"'Oosoever will, 'oosoever will,
Send the proclamation over vale an' 'ill;
'Tis a lovin' Father calls the wand'rer 'ome,
'Oosoever will may come!"
A man by the door knew him at once for a stranger, and found him a seat. The hymn went quavering to an end, and the preacher in charge, a small, bright-eyed man with rebellious hair and a surprisingly deep voice, announced that Brother Spyers would offer a prayer.

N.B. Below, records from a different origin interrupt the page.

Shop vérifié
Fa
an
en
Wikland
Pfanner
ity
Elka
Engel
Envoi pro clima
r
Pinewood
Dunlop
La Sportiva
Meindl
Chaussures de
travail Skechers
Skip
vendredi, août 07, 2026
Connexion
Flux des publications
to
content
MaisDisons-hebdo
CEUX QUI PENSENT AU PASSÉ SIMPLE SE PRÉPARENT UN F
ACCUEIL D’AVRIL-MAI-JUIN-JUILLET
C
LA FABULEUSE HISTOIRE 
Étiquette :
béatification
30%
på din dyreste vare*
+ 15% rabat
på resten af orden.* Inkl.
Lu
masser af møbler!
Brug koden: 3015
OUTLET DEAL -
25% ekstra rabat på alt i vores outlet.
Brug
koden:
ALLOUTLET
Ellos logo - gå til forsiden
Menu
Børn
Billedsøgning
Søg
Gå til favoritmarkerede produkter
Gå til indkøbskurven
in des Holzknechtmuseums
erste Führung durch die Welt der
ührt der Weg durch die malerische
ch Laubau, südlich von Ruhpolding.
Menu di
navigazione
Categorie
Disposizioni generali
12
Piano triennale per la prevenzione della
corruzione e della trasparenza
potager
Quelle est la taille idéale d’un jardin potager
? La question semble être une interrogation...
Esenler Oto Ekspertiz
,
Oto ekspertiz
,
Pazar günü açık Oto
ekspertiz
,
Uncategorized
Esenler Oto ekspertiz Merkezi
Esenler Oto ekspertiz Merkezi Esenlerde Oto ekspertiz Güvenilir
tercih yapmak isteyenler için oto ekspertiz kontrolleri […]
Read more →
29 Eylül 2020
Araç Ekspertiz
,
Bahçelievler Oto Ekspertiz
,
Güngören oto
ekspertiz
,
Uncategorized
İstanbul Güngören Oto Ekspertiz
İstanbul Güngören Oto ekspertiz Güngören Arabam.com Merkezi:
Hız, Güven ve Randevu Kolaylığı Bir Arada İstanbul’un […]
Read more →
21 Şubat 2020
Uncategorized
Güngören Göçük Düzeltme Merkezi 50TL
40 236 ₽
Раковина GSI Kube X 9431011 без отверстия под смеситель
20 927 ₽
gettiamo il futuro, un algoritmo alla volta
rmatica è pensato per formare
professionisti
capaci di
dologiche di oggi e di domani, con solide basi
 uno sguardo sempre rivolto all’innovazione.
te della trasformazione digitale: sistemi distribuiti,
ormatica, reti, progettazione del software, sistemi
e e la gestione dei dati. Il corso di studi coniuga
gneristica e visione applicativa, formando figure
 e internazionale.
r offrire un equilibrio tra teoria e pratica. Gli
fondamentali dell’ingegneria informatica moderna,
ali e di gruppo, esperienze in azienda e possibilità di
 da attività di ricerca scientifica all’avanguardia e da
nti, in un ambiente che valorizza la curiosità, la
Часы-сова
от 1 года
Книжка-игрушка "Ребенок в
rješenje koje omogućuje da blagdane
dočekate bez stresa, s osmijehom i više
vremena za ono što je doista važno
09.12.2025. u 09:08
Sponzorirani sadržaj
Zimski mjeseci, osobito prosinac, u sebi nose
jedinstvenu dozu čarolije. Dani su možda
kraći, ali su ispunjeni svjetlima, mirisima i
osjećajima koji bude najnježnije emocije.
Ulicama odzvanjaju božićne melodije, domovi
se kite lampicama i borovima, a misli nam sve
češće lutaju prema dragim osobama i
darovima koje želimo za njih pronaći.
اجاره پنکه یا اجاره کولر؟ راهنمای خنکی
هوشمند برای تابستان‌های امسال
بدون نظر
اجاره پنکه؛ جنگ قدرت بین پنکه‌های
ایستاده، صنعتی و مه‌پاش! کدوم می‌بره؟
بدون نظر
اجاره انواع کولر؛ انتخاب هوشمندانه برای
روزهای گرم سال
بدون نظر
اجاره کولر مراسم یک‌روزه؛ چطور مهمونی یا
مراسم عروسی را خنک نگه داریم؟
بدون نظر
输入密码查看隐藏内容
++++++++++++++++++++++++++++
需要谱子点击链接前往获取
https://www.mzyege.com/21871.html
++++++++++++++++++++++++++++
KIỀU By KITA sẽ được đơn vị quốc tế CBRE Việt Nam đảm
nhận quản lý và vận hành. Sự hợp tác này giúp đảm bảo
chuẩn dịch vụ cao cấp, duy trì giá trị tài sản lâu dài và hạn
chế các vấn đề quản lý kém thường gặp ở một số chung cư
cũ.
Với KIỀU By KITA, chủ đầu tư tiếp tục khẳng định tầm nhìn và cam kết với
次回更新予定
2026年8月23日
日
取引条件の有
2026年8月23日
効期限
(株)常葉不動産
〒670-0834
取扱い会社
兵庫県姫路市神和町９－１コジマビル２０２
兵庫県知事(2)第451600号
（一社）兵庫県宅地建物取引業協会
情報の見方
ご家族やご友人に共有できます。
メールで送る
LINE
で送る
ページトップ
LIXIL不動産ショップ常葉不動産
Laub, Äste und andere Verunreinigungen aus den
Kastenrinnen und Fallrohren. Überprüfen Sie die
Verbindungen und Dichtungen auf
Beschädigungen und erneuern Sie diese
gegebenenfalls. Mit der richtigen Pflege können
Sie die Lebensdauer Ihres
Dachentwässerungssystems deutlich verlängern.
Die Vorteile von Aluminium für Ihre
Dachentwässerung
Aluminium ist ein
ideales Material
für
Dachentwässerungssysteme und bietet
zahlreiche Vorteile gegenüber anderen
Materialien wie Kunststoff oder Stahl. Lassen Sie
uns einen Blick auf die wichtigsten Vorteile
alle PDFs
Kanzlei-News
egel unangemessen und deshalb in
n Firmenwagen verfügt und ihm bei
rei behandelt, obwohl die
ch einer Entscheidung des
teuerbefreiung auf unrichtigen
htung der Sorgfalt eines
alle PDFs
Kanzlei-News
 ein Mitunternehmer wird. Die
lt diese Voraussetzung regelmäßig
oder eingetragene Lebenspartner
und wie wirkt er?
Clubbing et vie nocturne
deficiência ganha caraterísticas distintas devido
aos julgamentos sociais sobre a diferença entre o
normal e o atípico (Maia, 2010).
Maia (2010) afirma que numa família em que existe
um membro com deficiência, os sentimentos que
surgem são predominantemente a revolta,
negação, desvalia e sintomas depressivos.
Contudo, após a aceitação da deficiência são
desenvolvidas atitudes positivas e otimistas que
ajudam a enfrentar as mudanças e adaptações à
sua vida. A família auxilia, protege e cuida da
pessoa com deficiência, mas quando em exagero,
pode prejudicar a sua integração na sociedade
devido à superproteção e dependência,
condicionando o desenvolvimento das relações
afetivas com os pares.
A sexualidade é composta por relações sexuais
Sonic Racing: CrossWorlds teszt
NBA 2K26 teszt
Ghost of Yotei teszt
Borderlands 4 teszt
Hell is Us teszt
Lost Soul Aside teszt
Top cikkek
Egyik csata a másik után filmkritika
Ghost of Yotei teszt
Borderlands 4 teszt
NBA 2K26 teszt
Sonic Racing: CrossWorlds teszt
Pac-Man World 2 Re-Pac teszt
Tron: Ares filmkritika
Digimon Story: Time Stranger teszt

The man prayed with his every faculty. He was a sturdy, red-necked artisan, great of hand and wiry of beard: a smith, perhaps, or a bricklayer. He spread his arms wide, and, his head thrown back, brought forth, with passion and pain, his fervid, disordered sentences. As he went on, his throat swelled and convulsed in desperate knots, and the sweat hung thick on his face. He called for grace, that every unsaved soul there might come to the fold and believe that night. Or if not all, then some—even a few. That at least one, only one, poor soul might be plucked as a brand from the burning. And as he flung together, with clumsy travail, his endless, formless, unconsidered vehemences of uttermost Cockney, the man stood transfigured, admirable.
From here and there came deep amens. Then more, with gasps, groans, and sobs. Scuddy Lond, carried away luxuriously on a tide of grievous sensation, groaned with the others. The prayer ended in a chorus of ejaculations. Then there was a hymn. Somebody stuffed an open hymn-book into Scuddy's hand, but he scarce saw it. Abandoning himself to the mesmeric influence of the many who were singing about him, he plunged and revelled in a debauch of emotion. He heard, he even joined in; but understood nothing, for his feelings filled him to overflowing.